Major structural changes were enacted by the Tax Cuts and Jobs Act of 2017 (TCJA), which temporarily taxed a child's unearned income using estate and trust tax brackets for tax years 2018 and 2019 — often resulting in higher taxes for affected families. The change generated significant criticism, particularly regarding its impact on survivors receiving military benefits. In response, the SECURE Act of 2019 repealed the TCJA calculation and restored the use of parents’ marginal tax rates, retroactive to 2018. Beginning in 2020, the kiddie tax returned to its pre-TCJA framework.

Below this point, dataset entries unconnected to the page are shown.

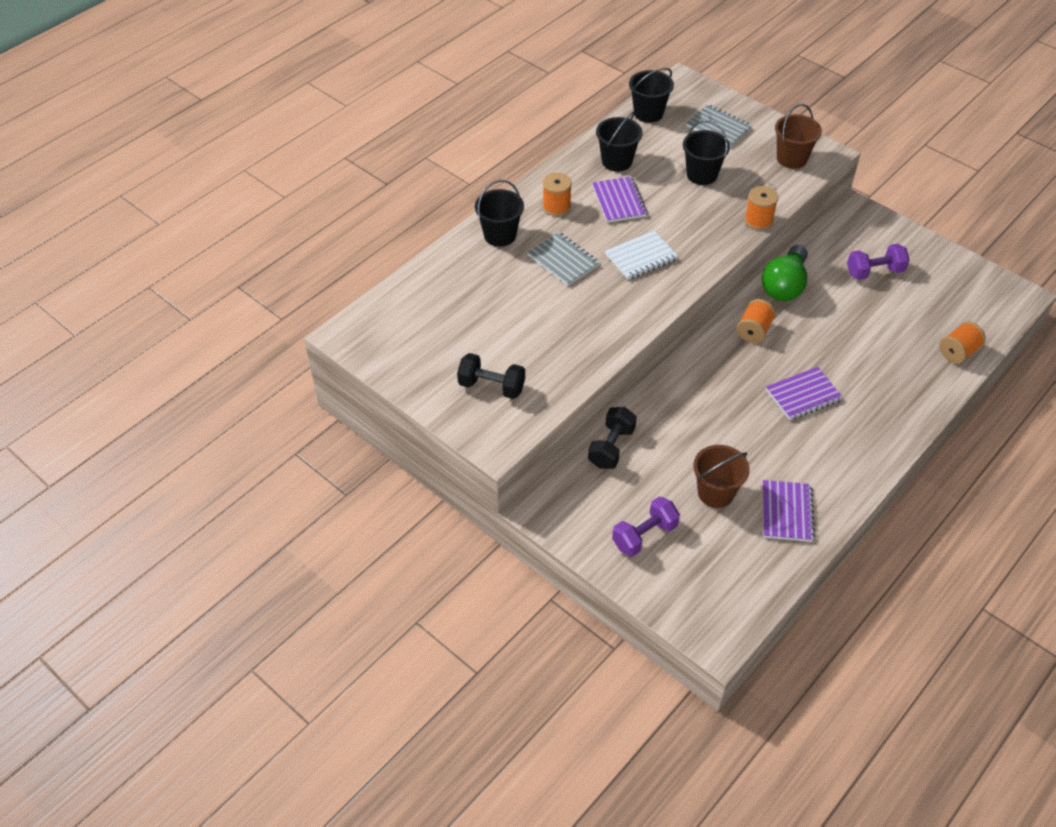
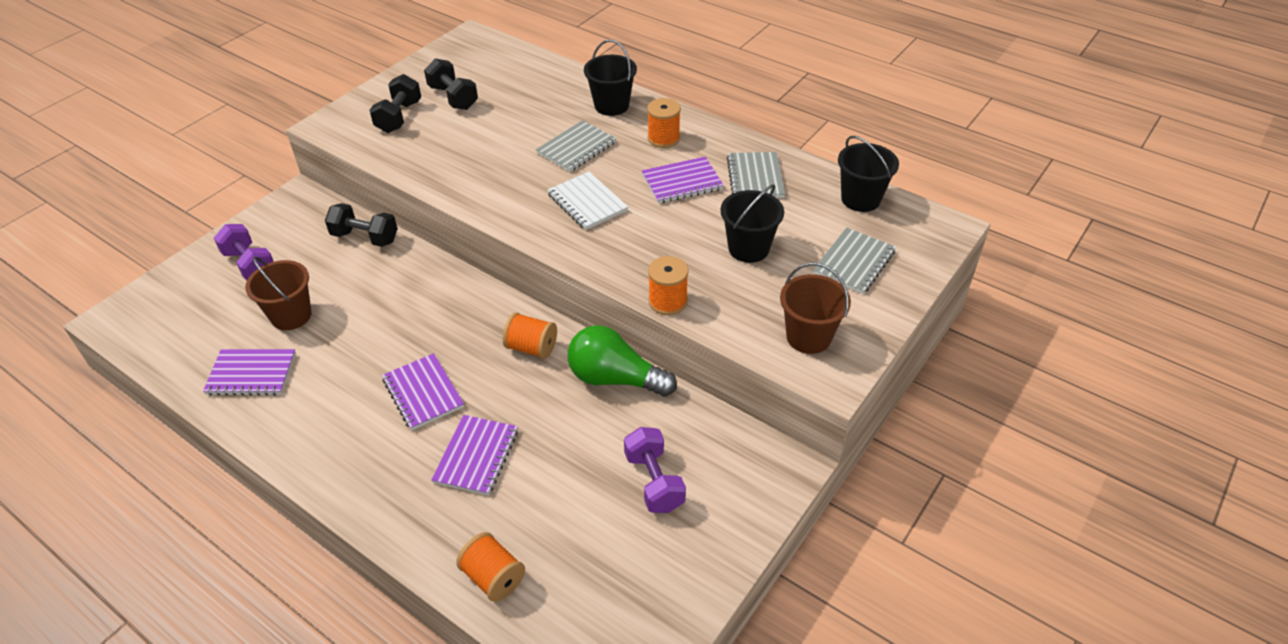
camera: 85 degrees right, 5 degrees down
black bucket [596,111,643,172] -> grey notebook [727,152,785,198]
none -> black dumbbell [424,58,478,110]
none -> purple notebook [431,415,518,496]

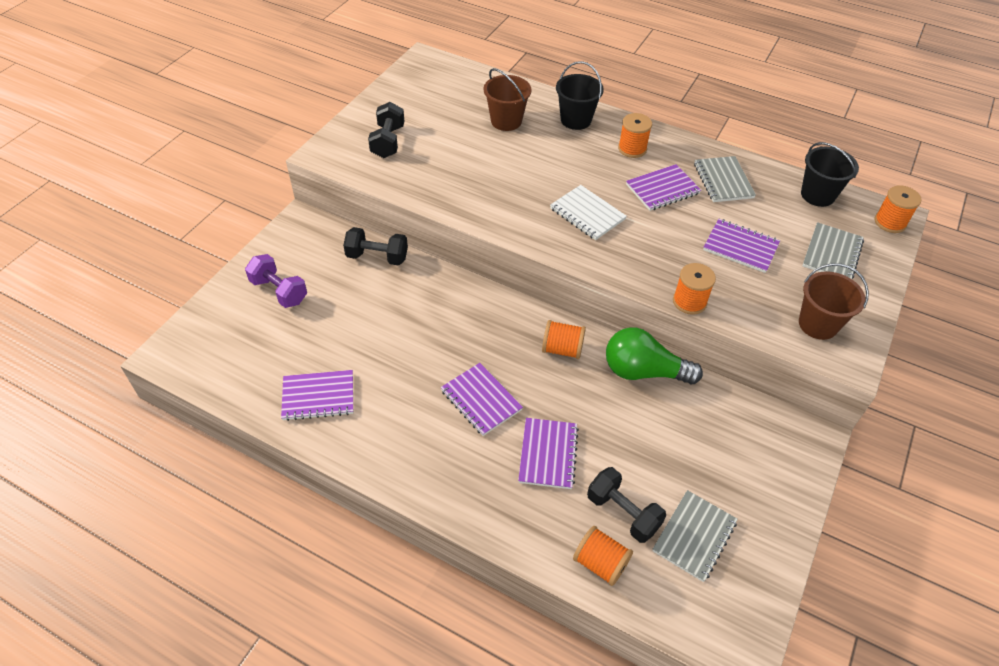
camera: 10 degrees left, 5 degrees up
brown bucket [245,256,312,330] -> brown bucket moved to [484,68,531,131]
black dumbbell [424,58,478,110] -> black dumbbell moved to [587,467,666,543]
grey notebook [536,120,616,172] -> grey notebook moved to [652,490,738,582]
purple dumbbell [624,427,686,513] -> none
black bucket [720,184,784,263] -> purple notebook [703,219,780,273]
none -> orange spool [874,185,922,233]

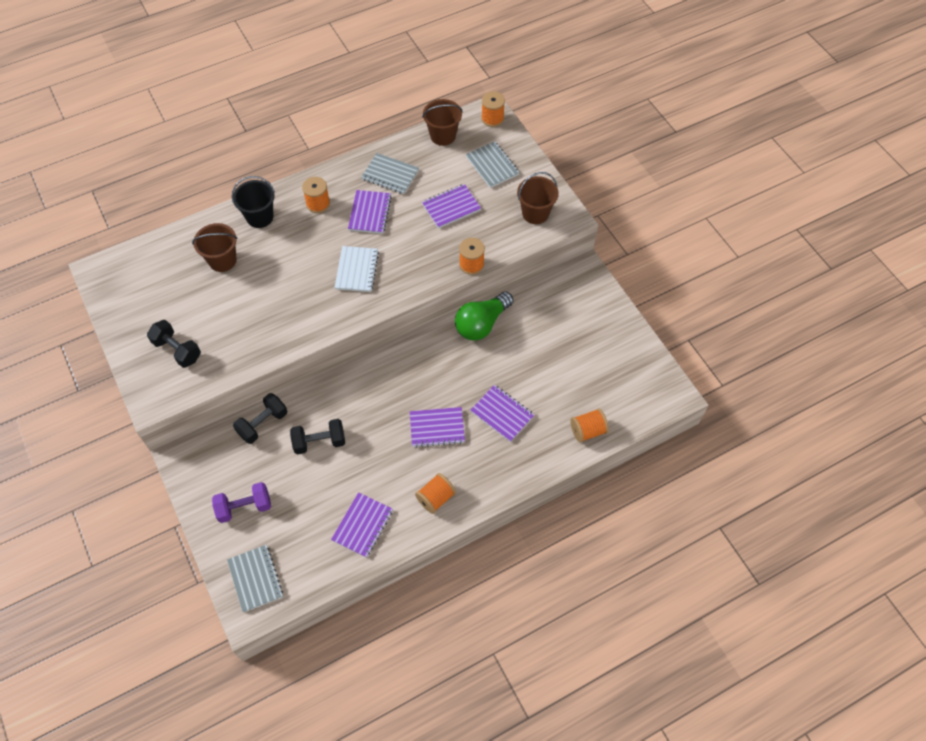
camera: 55 degrees left, 10 degrees up
orange spool [542,320,586,359] -> orange spool moved to [415,473,456,514]
white notebook [550,185,627,240] -> white notebook turned 75 degrees counterclockwise [334,246,379,292]
black dumbbell [587,467,666,543] -> black dumbbell moved to [290,419,345,454]
grey notebook [652,490,738,582] -> grey notebook moved to [227,545,283,612]
black bucket [801,142,859,207] -> brown bucket [422,99,463,146]

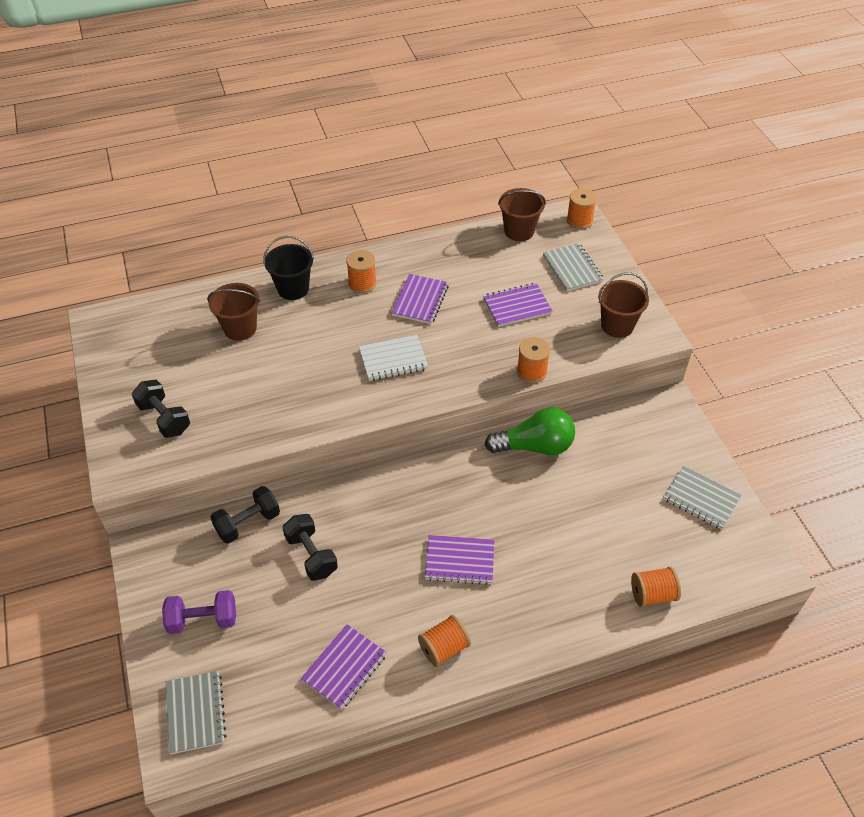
camera: 10 degrees right, 10 degrees down
black dumbbell [290,419,345,454] -> black dumbbell turned 60 degrees clockwise [282,514,338,581]
white notebook [334,246,379,292] -> white notebook turned 60 degrees clockwise [359,335,428,381]
grey notebook [361,153,419,194] -> grey notebook moved to [663,466,742,529]
green light bulb [455,292,514,341] -> green light bulb turned 150 degrees counterclockwise [485,408,575,455]
purple notebook [471,385,534,442] -> none

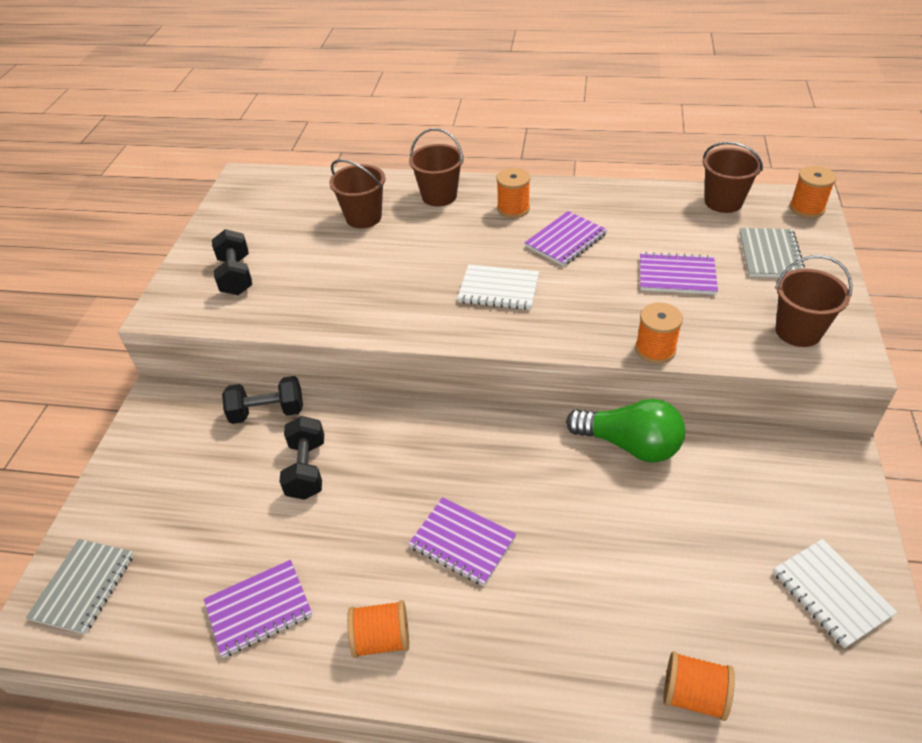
camera: 30 degrees right, 5 degrees down
purple dumbbell [162,590,236,634] -> none
black bucket [264,236,314,300] -> brown bucket [409,128,464,206]
grey notebook [663,466,742,529] -> white notebook [773,539,897,648]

===Progressive tax rates===

Each categorization of taxpayers in the first five subsections of section 1 lists a set of progressive tax rates for taxpayers falling within that subsection. For example, the table for "(b) Heads of households" for the year 1993 states:

There is hereby imposed on the taxable income of every head of a household (as defined in section 2 (b)) a tax determined in accordance with the following table:

| If taxable income is: | The tax is: |
| Not over $29,600 | 15% of taxable income. |
| Over $29,600 but not over $76,400 | $4,440, plus 28% of the excess over $29,600. |
| Over $76,400 but not over $127,500 | $17,544, plus 31% of the excess over $76,400. |
| Over $127,500 but not over $250,000 | $33,385, plus 36% of the excess over $127,500. |
| Over $250,000 | $77,485, plus 39.6% of the excess over $250,000. |

People meeting the description set forth in section 2 of a "head of a household" with a taxable income of $50,000 for the year 1993 would have looked to the table to see that their income falls within the category of persons earning "Over $29,600 but not over $76,400". The tax would be:

$4,440, plus 28% of the excess over $29,600

which is equal to

$4,440, plus 28% of ($50,000 – $29,600)

$50,000 minus $29,600 equals $20,400, and 28% of $20,400 is $5,712, so the total tax due on an income of $50,000 would be ($4,400 + $5,712), for a final total of $10,152. By comparison, a person realizing one million dollars of taxable income would have been assessed $374,485 for the same period ($77,485 + 39.6% ($1,000,000–$250,000)). A base of $50,000 taxable income would thus yield an after-tax income of $39,848, while a base $1,000,000 income would yield an after-tax income of $625,515. These, however, are base figures, to which a number of important variables are applied. For example, the tax applies only to taxable income, which is defined in IRC §63 as gross income minus allowable deductions to gross income, personal exemptions, and either the standard deduction or itemized deductions. Gross income, in turn, is defined in IRC §61. Since taxpayers may make a variety of deductions, such as the deduction for selling a piece of property at a loss allowed under IRC §165, a taxpayer's gross income will be higher than their taxable income.